I thank the cabinet secretary and her colleagues for attending the meeting and for the seriousness with which they have addressed the petitions. We will now consider this particular petition. If the witnesses need to leave, they have permission to do so—if they need it—and I suspend the meeting very briefly to allow that to happen.11:24 Meeting suspended.
11:25 On resuming—
We will now reflect on the evidence that we have heard. I should have said at the beginning of the meeting that I thank all those who provided submissions to the committee. A significant number of people with an interest in the petition responded, and that has helped the committee’s consideration. We will invite the petitioner to respond to today’s evidence from the cabinet secretary and her colleagues, and other people with an interest might want to respond to what they have heard, too.
Do members have any comments or suggestions for actions that they would like the committee to take?
First, I would just say that this petition shows the importance of bringing petitions to the committee. As has been very evident today, they raise awareness of such issues, and that, in itself, is helpful.
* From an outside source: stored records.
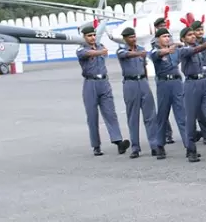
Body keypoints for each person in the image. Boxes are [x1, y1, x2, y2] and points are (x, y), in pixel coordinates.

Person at [76, 25, 128, 156]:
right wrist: (100, 52)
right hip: (90, 83)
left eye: (94, 35)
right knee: (92, 116)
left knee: (110, 113)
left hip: (104, 82)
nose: (92, 37)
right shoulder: (81, 49)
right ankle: (96, 145)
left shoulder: (100, 46)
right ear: (84, 37)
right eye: (89, 36)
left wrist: (100, 51)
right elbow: (87, 54)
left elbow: (102, 51)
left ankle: (118, 141)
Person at [176, 27, 206, 163]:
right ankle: (191, 149)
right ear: (183, 39)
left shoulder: (199, 48)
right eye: (189, 35)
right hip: (191, 83)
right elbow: (194, 50)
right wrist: (204, 45)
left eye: (193, 34)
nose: (193, 37)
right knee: (190, 118)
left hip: (204, 81)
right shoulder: (183, 49)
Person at [115, 27, 155, 159]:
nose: (133, 39)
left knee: (150, 116)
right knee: (133, 117)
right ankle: (135, 147)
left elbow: (144, 66)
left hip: (142, 81)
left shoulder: (140, 49)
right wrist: (139, 54)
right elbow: (126, 55)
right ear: (125, 38)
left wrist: (146, 80)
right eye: (130, 37)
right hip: (130, 83)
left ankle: (154, 145)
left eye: (134, 36)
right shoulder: (122, 50)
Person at [149, 28, 183, 159]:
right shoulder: (155, 50)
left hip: (176, 83)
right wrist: (170, 49)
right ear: (158, 39)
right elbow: (157, 54)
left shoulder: (175, 51)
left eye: (168, 36)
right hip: (163, 84)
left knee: (182, 115)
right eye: (164, 36)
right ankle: (160, 145)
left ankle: (189, 146)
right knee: (162, 115)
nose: (167, 38)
There are two issues for me: first, how we ensure that research on the treatment of ME continues, and secondly—this is where we could probably have the most impact on right here, right now—how we get over the hurdle of medical practitioners denying the existence of ME. The Government could take some specific actions to address that issue, and we need to look at how the committee can help facilitate that or push such action along.
The Royal College of General Practitioners has an online training programme for chronic fatigue syndrome and ME, and it would be interesting to know its uptake by GPs.
To pick up on Brian Whittle’s point, I think that it is a matter of concern that 80 per cent of neurologists still do not consider ME a physical condition. There is a mismatch between what is happening on the ground with regard to treatment and the commitment to research that we have heard from the cabinet secretary and others this morning.
The issue of research is significant. An area that we did not focus on is the role of clinical nurse specialists; although the Government describes that role as “pivotal”, there is only one clinical nurse specialist for people with ME in Scotland and none of the additional investment has gone towards nurses for people with ME. We will want to ask the Government about that, but we are conscious of the pressures on the cabinet secretary’s time.
We will ask for a response from the petitioner and anyone else who is interested in the matter. Specifically, we will ask about the GP uptake of the online programme as well as the role of the specialist nurses and whether there is a sufficient number of them. It would also be interesting to know, as Mark Ruskell suggested, about the level of support other than clinical support in the system.
I thank everyone for attending, particularly our visitors Emma Harper and Mark Ruskell. Again, I put on record our appreciation to the Cabinet Secretary for Health and Sport for spending such a significant amount of time with us on these very important petitions, even though that they are a small part of her broad remit.
Thank you all very much. I now close the meeting.Meeting closed at 11:28.